Grau, considerado desde aquel momento en un realizador esencial para el fantástico nacional, también navegó bajo el émulo hispano del emergente giallo italiano con la interesante Pena de muerte, puso el dedo en la llaga en ciertos vestigios sociales con su siempre recordada La trastienda (regalando uno de los más nombrados desnudos del cine español), además de recurrir al costumbrismo de La Siesta o al drama de cariz profundo con películas como Cartas de amor de una monja. Pero a Grau siempre se le recordó como un director que imprimía su carácter a través de la cámara y el más fino compromiso con la narrativa, algo que demostró con una de esas obras que se resistía a aprobar ese decaimiento tan abrupto que sufrió el cine de géneros recién entrada la década de los 80: con Coto de caza, cinta no lo suficientemente reivindicada, procreó un explosivo cocktail formado por el entonces en boga cine kinki, el horror visceral arraigado en un realismo social escalofriante y un enfervorecido retrato de la violencia, para lucimiento de una Assumpta Serna convertida en una heroína de la venganza.

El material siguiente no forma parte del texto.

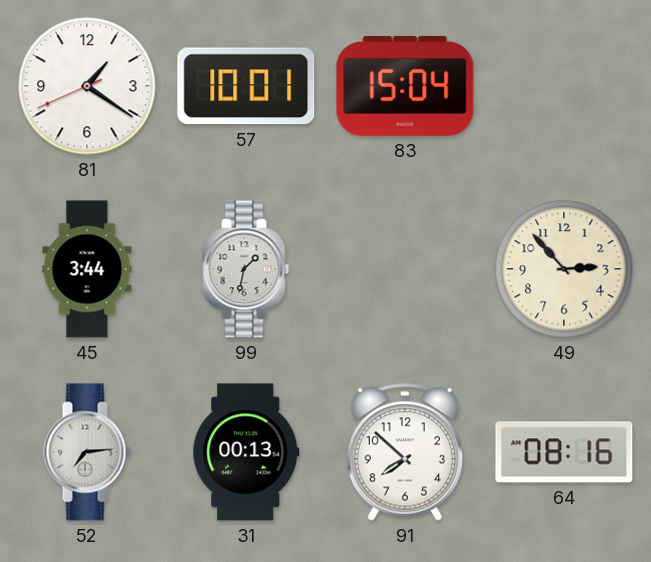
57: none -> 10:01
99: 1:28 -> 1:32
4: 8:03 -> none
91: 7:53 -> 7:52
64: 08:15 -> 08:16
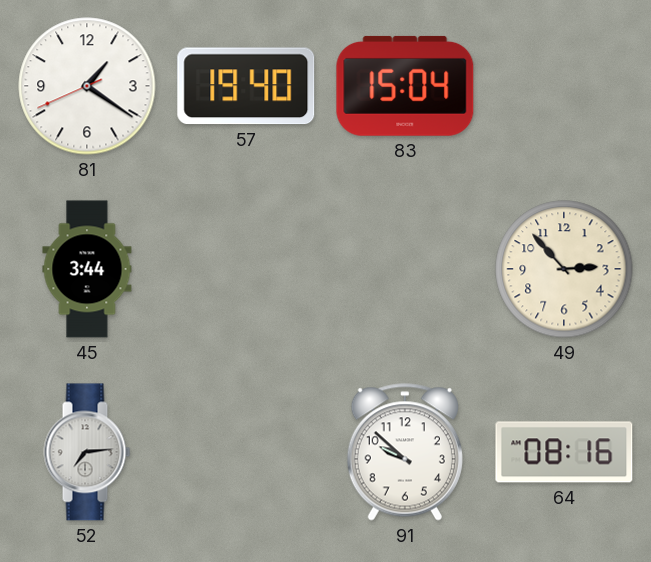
57: 10:01 -> 19:40
99: 1:32 -> none
31: 00:13 -> none
91: 7:52 -> 9:52
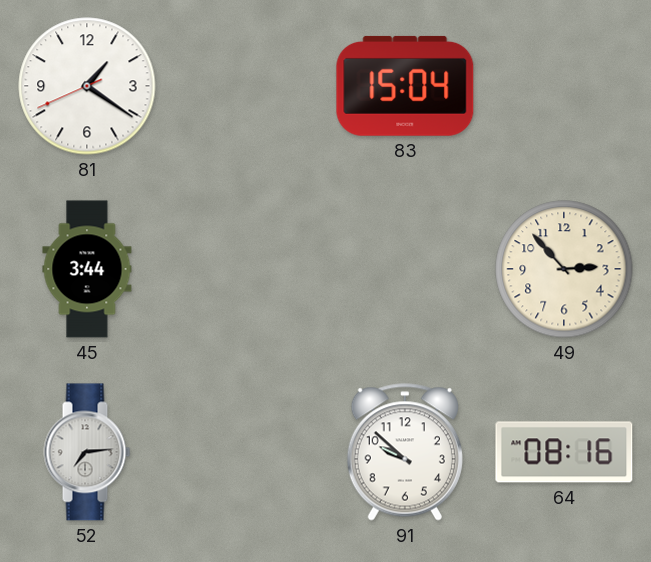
57: 19:40 -> none
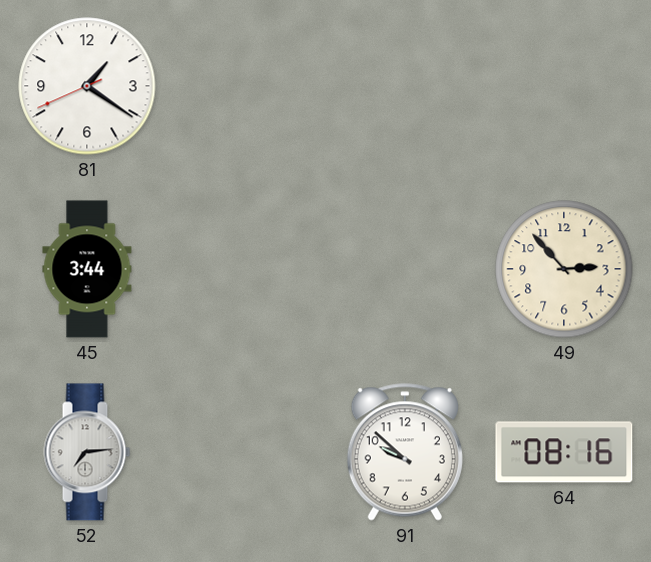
83: 15:04 -> none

Con unas últimas películas que prueban el sendero fantasmagórico que le tocó sufrir tanto a Grau como a otros grandes cineastas del ‹bis› europeo y nacional dentro de una industria olvidadiza, su carrera terminó en el año 1994 con la menor Tiempos mejores. Aún así, y gracias a la eficiente reivindicación que viene sufriendo en los últimos años el cine de género ajeno a las maquiavélicas ramas industriales y que encontraba en su carácter disruptivo e inconformista su eterno legado, Grau falleció el pasado 26 de diciembre ya encumbrado como uno de los grandes y pasionales realizadores del cine español; aún con una oficiosa y devota carrera, ya sólo la capacidad de subversión e inventiva cinematográfica de No profanar el sueño de los muertos, su obra inmortal, da buena prueba de que el cineasta ya hizo historia en nuestras pantallas muchas décadas atrás de su ahora llorado fallecimiento.